"Ah," said Adaon. "Who does it bind?"
"Mark," said Kieran.
"Mark," Adaon echoed, a little mockingly. "What is so special about him, that you care if he is bound? Or should he be bound only to you?"
"I would not want that," Kieran said fiercely. "I would never want that. He should love me freely."
"Binding is not love, though it can reveal feelings otherwise buried." Adaon looked thoughtful. "I had not imagined I would hear you speak so, little dark one. When you were a child, you took what you wanted with no thought of the cost."
"No one in the Wild Hunt remains a child," said Kieran.
"It is a pity you were sent away," said Adaon. "You would have made a good King after our father, and the Court loved you."
Kieran shook his head. "I would not want to be King."
"Because you would have to give up Mark," said Adaon. "But every king gives up something. It is the nature of kings."
"But kings are not in my nature." Kieran tilted his head back to look up at his taller brother. "I think you are the one who would make a ruler, brother. Someone to bring peace back to the Lands."
"This is not just about a binding spell, is it?" said Adaon. "There is something else to all of this. Our father believes you have taken refuge with Shadowhunters to escape his wrath; I admit, I assumed the same. Is there more?"
"There might be," said Kieran. "I know you will not move against our father, but I also know you do not like him, or find his rule fair. If the throne were open, would you take it?"
"Kieran," said Adaon. "These are not things of which we speak."
"There has been bloodshed for so long, and no hope," said Kieran. "This is not about my safety alone. You must believe that."

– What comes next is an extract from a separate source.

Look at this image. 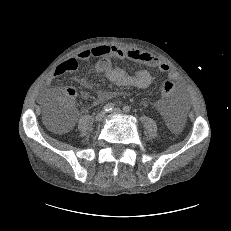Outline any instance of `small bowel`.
I'll use <instances>...</instances> for the list:
<instances>
[{"label":"small bowel","mask_w":231,"mask_h":231,"mask_svg":"<svg viewBox=\"0 0 231 231\" xmlns=\"http://www.w3.org/2000/svg\"><path fill=\"white\" fill-rule=\"evenodd\" d=\"M90 58H98V61L95 63L91 70L93 74H103L111 83L120 87L146 88L152 83L153 78L147 70L142 69L134 73H130L125 69L116 68L113 65L114 59H129L149 67L157 68L161 72L169 73V80L177 79V75L171 72L169 64L150 53L142 52L135 49L125 50L112 45H101L82 50L77 54L76 57L69 58L59 63L52 70L51 74L46 78L45 85L49 86L55 78L65 74L66 72H73L77 70L79 66V61H85ZM79 82L82 84H86V81L84 79H80ZM82 96L83 98L87 97L86 94H83ZM113 96L114 93L111 91H101L98 93L97 101L104 102L112 98ZM157 107L164 116V118L170 124H176L178 115L177 112L174 110L172 104L169 105L165 101H159ZM73 122L74 116L69 119L67 127H70Z\"/></svg>","instance_id":"small-bowel-1"}]
</instances>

"What are you planning, Kieran?" said Adaon. "What trouble have you gotten yourself into now?"
A hand clapped itself across Cristina's mouth. Another arm whipped around her, securing her. Her body jackknifed in surprise and she felt the grip on her loosen. She jerked her head backward, felt her skull connect with someone's face, and heard a yowl of pain.

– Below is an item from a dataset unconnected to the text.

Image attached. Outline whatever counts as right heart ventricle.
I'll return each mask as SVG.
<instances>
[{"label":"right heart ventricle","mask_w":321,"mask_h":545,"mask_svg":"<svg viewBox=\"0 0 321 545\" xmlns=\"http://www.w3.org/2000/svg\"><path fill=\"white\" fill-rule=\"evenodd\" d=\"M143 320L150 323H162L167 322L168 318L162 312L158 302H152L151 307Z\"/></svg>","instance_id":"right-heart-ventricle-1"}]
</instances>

"Who's there?" Adaon spun, hand on the hilt of his blade. "Show yourself!"
Something dug into Cristina's throat-something long and sharp. The blade of a knife. She froze.
* * *
"We should go," Emma whispered. She didn't ask Julian what Annabel had meant. She suspected they both knew.

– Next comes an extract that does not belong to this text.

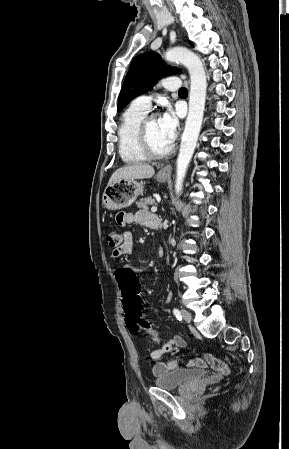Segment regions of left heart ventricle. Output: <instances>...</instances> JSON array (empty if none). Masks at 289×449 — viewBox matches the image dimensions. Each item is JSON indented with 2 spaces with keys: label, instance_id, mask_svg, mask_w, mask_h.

Something dark and slippery flashed by across the transept, something that moved with a grotesque fluidity. The room seemed to darken. Emma wrinkled her nose-the rotten smell of demonic presence was suddenly all around, as if she'd opened a box full of a horrible potpourri.
Julian's face was luminous-pale in the shadows. He crumpled up the letter in his hand and they began to back out of the church, taking careful steps, the seraph blade offering flickering illumination. They were halfway to the exit when there was an enormous crash-the two big front doors of the church had slammed shut.
Faintly, Emma heard the giggle of a piskie.
They spun around as the altar overturned. It hit the ground with a shattering thud.
"You go left," Emma whispered. "I'll go right."
Julian slipped away noiselessly. Emma could still sense him there, his presence nearby. They had paused to rune each other halfway from the town to the church, looking out over Talland Bay and the blue ocean. Her runes prickled alive now as she slipped down the row of a pew and made her way along the inside wall of the church.
She had reached the nave. Shadows gathered thickly here, but her Night Vision rune was sparking and she was finding it easier to see in the dark. She could see the overturned altar, the huge blot of dried blood that stained the stone floor. There was a bloody handprint on one of the nearby pillars. It looked wrong and horrible, inside a church like this; it made Emma think of an Institute defiled.
Of Sebastian, spilling blood at the threshold of the Los Angeles stronghold of the Shadowhunters.
She flinched, and for just that moment of memory, her focus was diverted. Something flickered at the edge of her vision, just as Julian's voice exploded in her ears: "Emma, look out!"
Emma flung herself sideways, away from the flickering shadow. She landed on the overturned altar and spun around to see a rippling horror rising in front of her. It was scarlet-black, the color of blood-it was blood, formed of clotted, sludgy scarlet, with two burning white eyes. Its hands ended in flat points like the tip of a shovel, each with a single black, curved talon protruding from it. The talons dripped with a thin, lucent slime.